Data provided:

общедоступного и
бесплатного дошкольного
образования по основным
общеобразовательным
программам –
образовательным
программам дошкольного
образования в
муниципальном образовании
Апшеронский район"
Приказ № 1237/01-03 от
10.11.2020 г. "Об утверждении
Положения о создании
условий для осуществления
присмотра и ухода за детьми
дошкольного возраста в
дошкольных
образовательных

---

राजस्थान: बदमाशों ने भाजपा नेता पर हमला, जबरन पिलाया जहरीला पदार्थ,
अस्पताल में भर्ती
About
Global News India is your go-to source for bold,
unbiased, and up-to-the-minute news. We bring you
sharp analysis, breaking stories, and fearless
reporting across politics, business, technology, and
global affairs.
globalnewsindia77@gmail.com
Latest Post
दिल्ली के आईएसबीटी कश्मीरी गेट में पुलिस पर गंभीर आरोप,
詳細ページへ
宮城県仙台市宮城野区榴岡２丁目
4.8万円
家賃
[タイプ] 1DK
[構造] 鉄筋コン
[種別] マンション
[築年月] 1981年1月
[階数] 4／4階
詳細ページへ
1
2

* * *

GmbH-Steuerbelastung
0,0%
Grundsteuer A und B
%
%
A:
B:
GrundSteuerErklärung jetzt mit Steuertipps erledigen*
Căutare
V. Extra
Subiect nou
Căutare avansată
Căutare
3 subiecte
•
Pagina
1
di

Your task: Determine the count of lines in the data that contain the string "программам", and reply with that count alone.

Solution for this problem: 2